This tool uses two different repositories: 1) Data Services (https://github.com/RENCI-AUTOMAT/Data_services) 2) Plater (https://github.com/TranslatorSRI/Plater)
The Data tools repo is used to help generate tsv files that define the nodes and edges of a graph. In this graph, the curies are the nodes, and the edges link all the nodes and include a "p_value" property. The plater tool is used to create a neo4j database that has the curies as nodes and p_value properties attached to the edges between the nodes.
These scripts were tested and assumptions were written for macOSX and python3.9, but should work on Ubuntu and other versions of python. If an older version of python is to be used, it's likely that the version numbers of some of the packages need to be downgraded in the ./requirements.txt file.
This should work with windows as well, but file paths will need to be modified.
This section will describe the steps that need to be performed before any of the p-values are computed or the NEO4j databases are created.
First, create, activate, and update a virutal environment.
python3.9 -m venv <path_to_venv>
source <path_to_venv>/bin/activate
pip install --upgrade pip
Usually
Next, install all requirements needed to run p-value scripts.
cd <path_to_icees_kg_folder>
pip install -r requirements.txt
pip install ./Plater/PLATER --no-dependencies
Follow instructions here https://docs.docker.com/get-docker/ to install docker on your machine.
Create a .env file in the root directory and add the following variables:
DATA_PATH="FILL_THIS_IN" FEATURES_YAML="FILL_THIS_IN" IDENTIFIERS_YAML="FILL_THIS_IN" NODE_NORM="FILL_THIS_IN" NAME_RESOLVER="FILL_THIS_IN" DATASET_NAME="FILL_THIS_IN"
There are two scripts that need to be run to generate tsv values that will be used by PLATER CLI tools to create a neo4j database with curie p-values.
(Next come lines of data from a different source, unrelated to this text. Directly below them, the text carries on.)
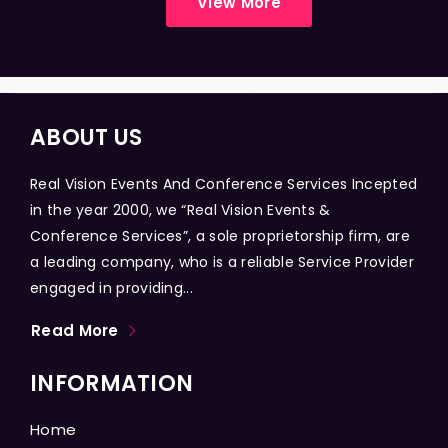
View More
ABOUT US
Real Vision Events And Conference Services Incepted
in the year 2000, we “Real Vision Events &
Conference Services”, a sole proprietorship firm, are
a leading company, who is a reliable Service Provider
engaged in providing...
Read More
INFORMATION
Home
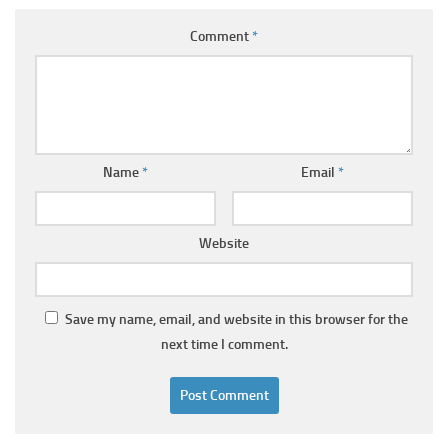
Comment
*
Name
*
Email
*
Website
Save my name, email, and website in this browser for the
next time I comment.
Both of these scripts live in the ./tsv_maker/
folder.
First, environment variables need to be set prior to running any tsv_maker scripts.
cd ./tsv_maker
chmod +x ./set_up_test_env.sh
source ./set_up_test_env.sh
Next, json files (node and edge) are created using the make_jsons.py script. Note: This takes a LONG time to run. Best to leave it running over night.
cd ./tsv_maker
python make_jsons.py
The make_jsons.py
script creates two files: p_val_edges.json
and p_val_nodes.json
. These files are then converted to .tsv files with the following script.
python jsons_to_tsv.py
The jsons_to_tsv.py
script creates two files: p_val_edges.tsv
and p_val_nodes.tsv
. These files are used in the next steps to populate the neo4j database
If you want to run everything locally, your local instance of neo4j needs to have the apoc
plugin installed. Run the following command to create the docker image:
sudo docker run -d --name icees_kg \
-p 7474:7474 \
-p 7687:7687 \
-e NEO4J_AUTH=neo4j/test \
-e NEO4JLABS_PLUGINS=\[\"apoc\"\] \
-e NEO4J_apoc_export_file_enabled=true \
-e NEO4J_apoc_import_file_enabled=true \
-e NEO4J_apoc_import_file_use__neo4j__config=true \
-v $PWD/data:/data \
-v $PWD/backups:/backups \
neo4j:4.2
Now you have a neo4j database up and running, PLATER can be used to spin-up a TRAPI API.
Navigate to the Plater folder and run the main plater script.
cd ../Plater
chmod +x main.sh
./main.sh
If you would like to use a neo4j database on another port, with a different name, or different password, modify the .env file in the plater folder.
This spins up a PLATER api that can be accessed at port 8080 (as defined in the .env file). The API documentation can be found at http://localhost:8080/docs.
First, create neo4j database docker container
sudo docker run -d --name icees_kg \
-p 7474:7474 \
-p 7687:7687 \
-e NEO4J_AUTH=neo4j/test \
-v $PWD/data:/data \
-v $PWD/backups:/backups \
neo4j:4.2
Second, use kgx to populate the neo4j database with the .tsv files created in the previous section. NOTE: This will take ~ 1 hour to run.
kgx neo4j-upload --uri bolt://localhost:7687 --username neo4j --password test --input-format tsv ./build/p_val_nodes.tsv ./build/p_val_edges.tsv
In order to dump the database, the docker container needs to be stopped:
docker stop icees_kg
To dump the database, run:
sudo docker run -i -t --rm \
-v $PWD/data:/data \
-v $PWD/backups:/backups \
--entrypoint /bin/bash \
neo4j:4.2
This will open a terminal in the neo4j image. Then you need to run this command:
neo4j-admin dump --to=/backups/icees_kg.dump